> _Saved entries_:
-- Opening Marker --

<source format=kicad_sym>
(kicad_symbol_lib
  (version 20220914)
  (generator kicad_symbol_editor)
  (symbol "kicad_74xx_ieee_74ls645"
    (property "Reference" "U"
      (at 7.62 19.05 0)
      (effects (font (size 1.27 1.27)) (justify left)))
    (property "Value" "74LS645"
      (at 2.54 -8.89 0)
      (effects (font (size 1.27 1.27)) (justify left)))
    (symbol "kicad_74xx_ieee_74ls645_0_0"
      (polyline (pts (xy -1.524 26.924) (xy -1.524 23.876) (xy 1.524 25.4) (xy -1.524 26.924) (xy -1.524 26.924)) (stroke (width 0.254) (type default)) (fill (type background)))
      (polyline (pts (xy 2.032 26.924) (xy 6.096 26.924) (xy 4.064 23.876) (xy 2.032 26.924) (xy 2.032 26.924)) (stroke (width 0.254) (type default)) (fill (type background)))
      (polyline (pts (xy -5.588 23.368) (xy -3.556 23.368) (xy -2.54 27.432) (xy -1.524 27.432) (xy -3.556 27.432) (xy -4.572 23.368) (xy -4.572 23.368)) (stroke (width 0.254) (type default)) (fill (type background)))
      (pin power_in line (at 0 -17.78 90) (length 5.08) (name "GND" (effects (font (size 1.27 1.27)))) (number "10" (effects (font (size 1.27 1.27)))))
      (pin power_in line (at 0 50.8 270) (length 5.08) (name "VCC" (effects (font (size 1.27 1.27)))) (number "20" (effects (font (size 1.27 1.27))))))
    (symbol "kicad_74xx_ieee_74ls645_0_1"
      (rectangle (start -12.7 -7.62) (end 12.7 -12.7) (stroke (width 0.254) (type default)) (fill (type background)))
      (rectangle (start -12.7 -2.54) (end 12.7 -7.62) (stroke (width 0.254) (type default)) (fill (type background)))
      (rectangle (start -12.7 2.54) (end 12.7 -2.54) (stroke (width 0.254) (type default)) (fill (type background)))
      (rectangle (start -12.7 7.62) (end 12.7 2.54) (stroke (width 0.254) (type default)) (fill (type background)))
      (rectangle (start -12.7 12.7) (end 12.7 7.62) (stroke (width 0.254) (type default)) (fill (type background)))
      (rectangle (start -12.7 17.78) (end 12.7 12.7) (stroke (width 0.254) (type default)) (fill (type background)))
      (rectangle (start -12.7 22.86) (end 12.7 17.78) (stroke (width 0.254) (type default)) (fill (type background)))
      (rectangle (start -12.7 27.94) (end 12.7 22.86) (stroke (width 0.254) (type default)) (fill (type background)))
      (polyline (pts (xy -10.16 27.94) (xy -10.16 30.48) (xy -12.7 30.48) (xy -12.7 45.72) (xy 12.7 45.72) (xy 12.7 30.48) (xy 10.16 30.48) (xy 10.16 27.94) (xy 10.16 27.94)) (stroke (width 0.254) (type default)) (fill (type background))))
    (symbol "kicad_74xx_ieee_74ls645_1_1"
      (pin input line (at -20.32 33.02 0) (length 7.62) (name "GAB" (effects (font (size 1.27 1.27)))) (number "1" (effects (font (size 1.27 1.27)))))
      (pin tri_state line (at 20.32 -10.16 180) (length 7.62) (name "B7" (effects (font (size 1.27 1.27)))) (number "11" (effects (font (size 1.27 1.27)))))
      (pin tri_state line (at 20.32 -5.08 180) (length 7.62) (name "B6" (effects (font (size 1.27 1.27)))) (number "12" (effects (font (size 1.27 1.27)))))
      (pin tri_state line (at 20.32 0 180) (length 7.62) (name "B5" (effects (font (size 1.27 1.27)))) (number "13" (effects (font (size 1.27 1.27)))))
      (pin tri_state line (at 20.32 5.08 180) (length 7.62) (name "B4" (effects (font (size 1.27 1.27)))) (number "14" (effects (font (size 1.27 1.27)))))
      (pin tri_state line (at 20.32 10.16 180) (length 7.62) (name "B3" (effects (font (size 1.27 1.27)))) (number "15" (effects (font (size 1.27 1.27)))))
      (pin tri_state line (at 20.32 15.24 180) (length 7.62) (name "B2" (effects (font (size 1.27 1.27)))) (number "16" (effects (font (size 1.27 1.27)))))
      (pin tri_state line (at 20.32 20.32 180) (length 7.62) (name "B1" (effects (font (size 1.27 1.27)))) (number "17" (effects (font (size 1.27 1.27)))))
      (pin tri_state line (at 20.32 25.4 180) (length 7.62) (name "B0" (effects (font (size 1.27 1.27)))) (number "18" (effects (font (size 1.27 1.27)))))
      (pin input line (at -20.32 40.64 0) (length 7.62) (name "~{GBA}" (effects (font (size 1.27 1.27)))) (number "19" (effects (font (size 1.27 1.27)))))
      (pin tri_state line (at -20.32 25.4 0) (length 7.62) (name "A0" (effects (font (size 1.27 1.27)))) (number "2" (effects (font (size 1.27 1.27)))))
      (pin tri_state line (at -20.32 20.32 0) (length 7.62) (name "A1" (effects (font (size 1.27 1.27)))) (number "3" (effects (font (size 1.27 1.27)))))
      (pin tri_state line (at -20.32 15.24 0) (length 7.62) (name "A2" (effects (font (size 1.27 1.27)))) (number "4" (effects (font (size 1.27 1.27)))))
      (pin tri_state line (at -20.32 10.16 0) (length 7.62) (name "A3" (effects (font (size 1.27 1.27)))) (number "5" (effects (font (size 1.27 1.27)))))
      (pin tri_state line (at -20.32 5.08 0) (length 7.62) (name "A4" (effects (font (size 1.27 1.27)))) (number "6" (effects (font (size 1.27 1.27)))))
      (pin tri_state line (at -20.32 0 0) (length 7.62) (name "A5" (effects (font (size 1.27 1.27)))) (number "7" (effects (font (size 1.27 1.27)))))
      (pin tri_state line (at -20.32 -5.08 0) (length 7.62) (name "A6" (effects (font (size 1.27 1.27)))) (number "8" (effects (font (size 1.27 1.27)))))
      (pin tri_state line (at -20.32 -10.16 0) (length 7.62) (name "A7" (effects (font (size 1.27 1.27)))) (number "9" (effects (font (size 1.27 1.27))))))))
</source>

-- Closing Marker --

> _About this exercise_:
Reproduce exactly the lines above from the line with "(rectangle (start -12.7 22.86)" to the line with "(polyline (pts (xy -10.16", including both, and add nothing.

> _Output for this task_:
      (rectangle (start -12.7 22.86) (end 12.7 17.78) (stroke (width 0.254) (type default)) (fill (type background)))
      (rectangle (start -12.7 27.94) (end 12.7 22.86) (stroke (width 0.254) (type default)) (fill (type background)))
      (polyline (pts (xy -10.16 27.94) (xy -10.16 30.48) (xy -12.7 30.48) (xy -12.7 45.72) (xy 12.7 45.72) (xy 12.7 30.48) (xy 10.16 30.48) (xy 10.16 27.94) (xy 10.16 27.94)) (stroke (width 0.254) (type default)) (fill (type background))))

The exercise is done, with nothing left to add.